WORK TASK |
The material below contains a line with "51: (663, 43, 0.25)" and a line with "73: (786, 44, 0.19)". Copy exactly those two lines and all lines between them.

MATERIAL SUPPLIED |
'''

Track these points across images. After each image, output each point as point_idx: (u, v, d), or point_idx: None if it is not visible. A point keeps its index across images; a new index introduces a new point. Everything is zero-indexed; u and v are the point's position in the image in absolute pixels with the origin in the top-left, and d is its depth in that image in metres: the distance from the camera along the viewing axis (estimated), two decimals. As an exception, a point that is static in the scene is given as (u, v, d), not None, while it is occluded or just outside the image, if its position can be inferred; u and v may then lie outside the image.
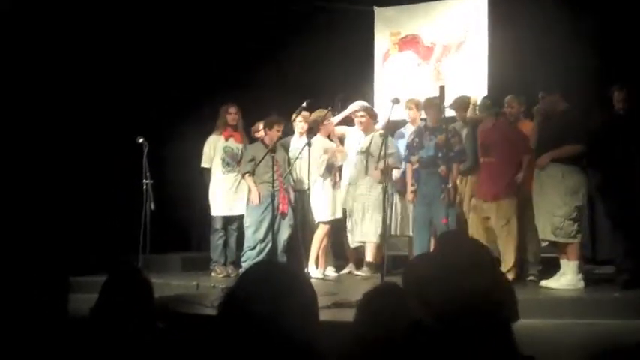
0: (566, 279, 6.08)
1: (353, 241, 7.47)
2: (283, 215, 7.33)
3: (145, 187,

'''
'''

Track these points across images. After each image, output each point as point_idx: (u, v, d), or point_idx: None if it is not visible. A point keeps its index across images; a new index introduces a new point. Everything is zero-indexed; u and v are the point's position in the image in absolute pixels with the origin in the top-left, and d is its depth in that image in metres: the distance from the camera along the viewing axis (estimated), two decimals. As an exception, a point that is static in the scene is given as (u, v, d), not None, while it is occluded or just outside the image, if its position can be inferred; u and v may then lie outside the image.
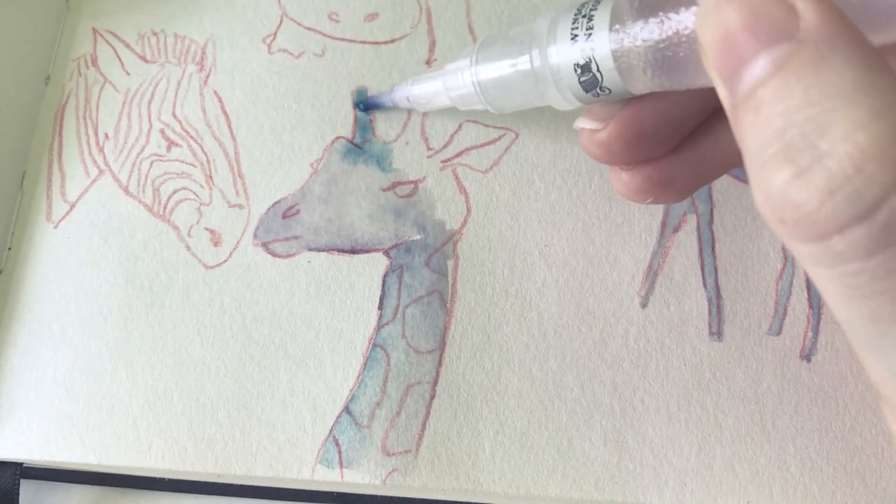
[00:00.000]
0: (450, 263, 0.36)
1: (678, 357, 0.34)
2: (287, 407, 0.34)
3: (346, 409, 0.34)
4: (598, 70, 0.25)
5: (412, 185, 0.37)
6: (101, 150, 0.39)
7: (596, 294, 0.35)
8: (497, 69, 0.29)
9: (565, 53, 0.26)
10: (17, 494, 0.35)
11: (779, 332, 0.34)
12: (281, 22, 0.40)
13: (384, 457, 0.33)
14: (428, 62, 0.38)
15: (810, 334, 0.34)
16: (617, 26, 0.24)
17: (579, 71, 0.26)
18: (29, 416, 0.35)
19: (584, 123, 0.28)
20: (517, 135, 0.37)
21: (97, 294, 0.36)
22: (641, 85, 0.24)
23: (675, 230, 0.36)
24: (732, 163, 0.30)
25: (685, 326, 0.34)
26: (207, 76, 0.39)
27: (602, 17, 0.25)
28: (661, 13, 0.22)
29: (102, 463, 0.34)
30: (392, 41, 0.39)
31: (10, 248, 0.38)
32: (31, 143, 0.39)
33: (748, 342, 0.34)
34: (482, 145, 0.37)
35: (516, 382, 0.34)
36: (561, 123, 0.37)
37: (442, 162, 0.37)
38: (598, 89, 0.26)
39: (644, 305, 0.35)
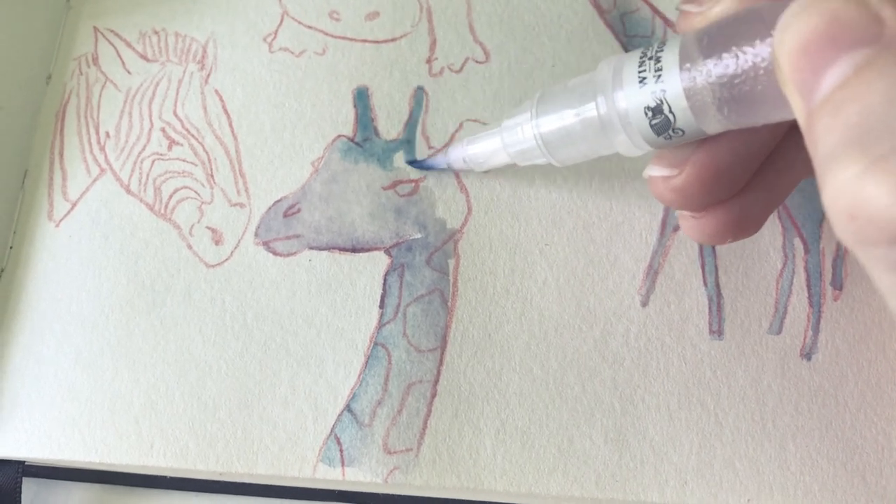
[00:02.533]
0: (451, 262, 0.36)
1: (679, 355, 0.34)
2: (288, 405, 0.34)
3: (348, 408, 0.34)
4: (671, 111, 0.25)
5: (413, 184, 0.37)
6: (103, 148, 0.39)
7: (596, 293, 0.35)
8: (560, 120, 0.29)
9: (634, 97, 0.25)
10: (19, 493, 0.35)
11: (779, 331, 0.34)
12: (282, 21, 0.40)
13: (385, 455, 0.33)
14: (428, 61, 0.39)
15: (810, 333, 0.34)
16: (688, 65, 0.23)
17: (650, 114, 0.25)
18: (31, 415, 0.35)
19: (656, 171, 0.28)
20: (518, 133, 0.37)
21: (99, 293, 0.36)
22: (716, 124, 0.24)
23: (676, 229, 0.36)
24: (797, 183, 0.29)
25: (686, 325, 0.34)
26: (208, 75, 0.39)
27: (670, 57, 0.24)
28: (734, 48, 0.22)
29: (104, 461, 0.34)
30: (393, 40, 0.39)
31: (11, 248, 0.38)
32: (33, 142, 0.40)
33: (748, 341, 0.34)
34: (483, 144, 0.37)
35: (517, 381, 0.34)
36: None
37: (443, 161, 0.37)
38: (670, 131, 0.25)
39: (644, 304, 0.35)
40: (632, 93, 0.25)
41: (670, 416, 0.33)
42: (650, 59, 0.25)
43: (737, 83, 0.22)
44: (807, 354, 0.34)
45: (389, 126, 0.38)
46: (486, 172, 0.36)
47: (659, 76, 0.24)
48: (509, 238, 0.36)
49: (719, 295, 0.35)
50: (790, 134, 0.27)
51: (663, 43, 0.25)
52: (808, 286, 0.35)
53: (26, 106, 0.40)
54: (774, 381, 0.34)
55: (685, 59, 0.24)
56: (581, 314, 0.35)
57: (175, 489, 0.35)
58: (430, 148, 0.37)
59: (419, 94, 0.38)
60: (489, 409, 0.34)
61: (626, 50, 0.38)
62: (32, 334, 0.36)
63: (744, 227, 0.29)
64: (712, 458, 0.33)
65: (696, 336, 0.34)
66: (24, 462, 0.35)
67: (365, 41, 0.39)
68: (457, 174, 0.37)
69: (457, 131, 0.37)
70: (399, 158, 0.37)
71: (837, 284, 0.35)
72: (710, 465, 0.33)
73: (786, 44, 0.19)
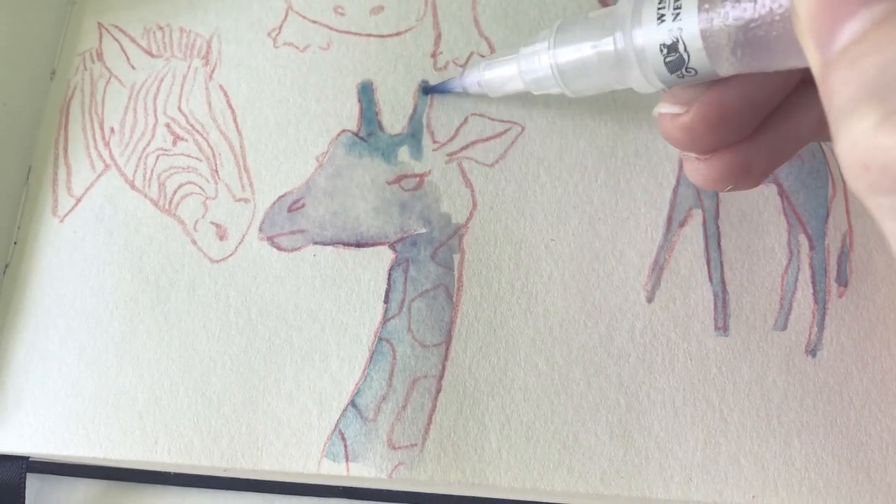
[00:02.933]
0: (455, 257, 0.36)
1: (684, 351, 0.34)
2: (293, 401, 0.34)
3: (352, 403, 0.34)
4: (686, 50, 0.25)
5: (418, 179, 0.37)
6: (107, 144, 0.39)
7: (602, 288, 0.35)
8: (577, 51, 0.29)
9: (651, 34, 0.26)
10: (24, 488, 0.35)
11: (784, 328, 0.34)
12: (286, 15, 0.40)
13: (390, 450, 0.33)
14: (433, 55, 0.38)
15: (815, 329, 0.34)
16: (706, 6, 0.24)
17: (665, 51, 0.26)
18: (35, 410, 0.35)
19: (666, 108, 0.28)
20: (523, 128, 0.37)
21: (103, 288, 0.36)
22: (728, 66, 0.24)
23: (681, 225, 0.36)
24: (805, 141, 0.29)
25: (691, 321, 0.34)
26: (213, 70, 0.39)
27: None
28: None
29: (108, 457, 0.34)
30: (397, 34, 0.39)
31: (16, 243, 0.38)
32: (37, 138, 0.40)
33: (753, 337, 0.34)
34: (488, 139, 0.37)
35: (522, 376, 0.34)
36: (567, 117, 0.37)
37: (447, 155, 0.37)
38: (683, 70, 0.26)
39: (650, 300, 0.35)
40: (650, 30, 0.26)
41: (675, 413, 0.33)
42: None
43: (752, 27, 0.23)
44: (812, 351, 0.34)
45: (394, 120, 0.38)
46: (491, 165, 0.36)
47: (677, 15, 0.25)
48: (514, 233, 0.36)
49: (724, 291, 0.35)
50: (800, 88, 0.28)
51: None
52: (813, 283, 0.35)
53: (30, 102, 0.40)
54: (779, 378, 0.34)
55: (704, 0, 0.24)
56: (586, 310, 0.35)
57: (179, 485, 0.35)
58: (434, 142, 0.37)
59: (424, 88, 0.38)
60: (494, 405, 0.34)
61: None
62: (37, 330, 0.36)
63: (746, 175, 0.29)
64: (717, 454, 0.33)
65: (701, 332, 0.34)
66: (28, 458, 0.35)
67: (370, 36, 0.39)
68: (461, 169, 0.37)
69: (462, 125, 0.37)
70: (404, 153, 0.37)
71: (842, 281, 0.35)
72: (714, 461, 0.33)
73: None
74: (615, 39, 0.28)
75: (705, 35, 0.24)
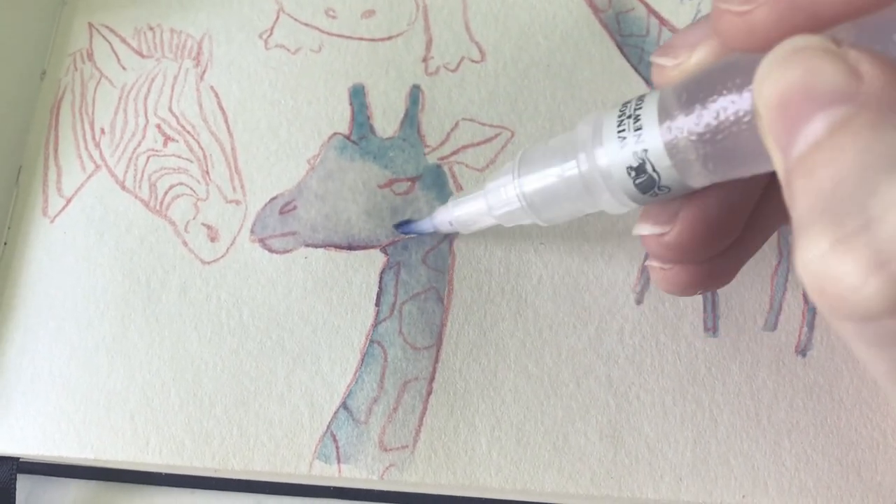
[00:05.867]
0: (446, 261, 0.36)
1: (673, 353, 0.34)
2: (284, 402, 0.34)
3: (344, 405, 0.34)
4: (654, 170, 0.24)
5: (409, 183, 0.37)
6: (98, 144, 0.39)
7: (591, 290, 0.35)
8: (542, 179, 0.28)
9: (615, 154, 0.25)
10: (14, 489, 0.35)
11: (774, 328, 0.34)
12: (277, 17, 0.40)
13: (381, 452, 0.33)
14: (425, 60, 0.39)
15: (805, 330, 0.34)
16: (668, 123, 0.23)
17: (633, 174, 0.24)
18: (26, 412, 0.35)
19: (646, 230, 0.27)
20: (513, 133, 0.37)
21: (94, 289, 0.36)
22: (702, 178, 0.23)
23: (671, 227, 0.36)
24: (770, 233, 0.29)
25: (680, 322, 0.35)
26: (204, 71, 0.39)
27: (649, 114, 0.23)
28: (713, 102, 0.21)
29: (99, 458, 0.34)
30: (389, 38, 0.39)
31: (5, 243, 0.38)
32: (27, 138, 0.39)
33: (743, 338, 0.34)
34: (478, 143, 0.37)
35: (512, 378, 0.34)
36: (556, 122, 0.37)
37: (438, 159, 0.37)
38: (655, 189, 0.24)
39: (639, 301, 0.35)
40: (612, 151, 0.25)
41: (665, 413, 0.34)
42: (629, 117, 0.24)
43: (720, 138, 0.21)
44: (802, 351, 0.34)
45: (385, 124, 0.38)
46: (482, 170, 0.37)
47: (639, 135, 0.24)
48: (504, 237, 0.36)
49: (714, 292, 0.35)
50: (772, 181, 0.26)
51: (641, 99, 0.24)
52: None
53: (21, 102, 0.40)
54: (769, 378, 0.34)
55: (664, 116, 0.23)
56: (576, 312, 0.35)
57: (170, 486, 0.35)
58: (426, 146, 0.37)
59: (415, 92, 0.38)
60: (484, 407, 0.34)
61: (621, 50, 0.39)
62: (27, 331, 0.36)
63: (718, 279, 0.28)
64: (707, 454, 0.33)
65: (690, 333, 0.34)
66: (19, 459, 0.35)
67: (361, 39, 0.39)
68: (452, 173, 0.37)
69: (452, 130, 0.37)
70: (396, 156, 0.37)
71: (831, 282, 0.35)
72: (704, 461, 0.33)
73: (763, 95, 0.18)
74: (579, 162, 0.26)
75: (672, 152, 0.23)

'''

TASK OUTPUT |
51: (663, 43, 0.25)
52: (808, 286, 0.35)
53: (26, 106, 0.40)
54: (774, 381, 0.34)
55: (685, 59, 0.24)
56: (581, 314, 0.35)
57: (175, 489, 0.35)
58: (430, 148, 0.37)
59: (419, 94, 0.38)
60: (489, 409, 0.34)
61: (626, 50, 0.38)
62: (32, 334, 0.36)
63: (744, 227, 0.29)
64: (712, 458, 0.33)
65: (696, 336, 0.34)
66: (24, 462, 0.35)
67: (365, 41, 0.39)
68: (457, 174, 0.37)
69: (457, 131, 0.37)
70: (399, 158, 0.37)
71: (837, 284, 0.35)
72: (710, 465, 0.33)
73: (786, 44, 0.19)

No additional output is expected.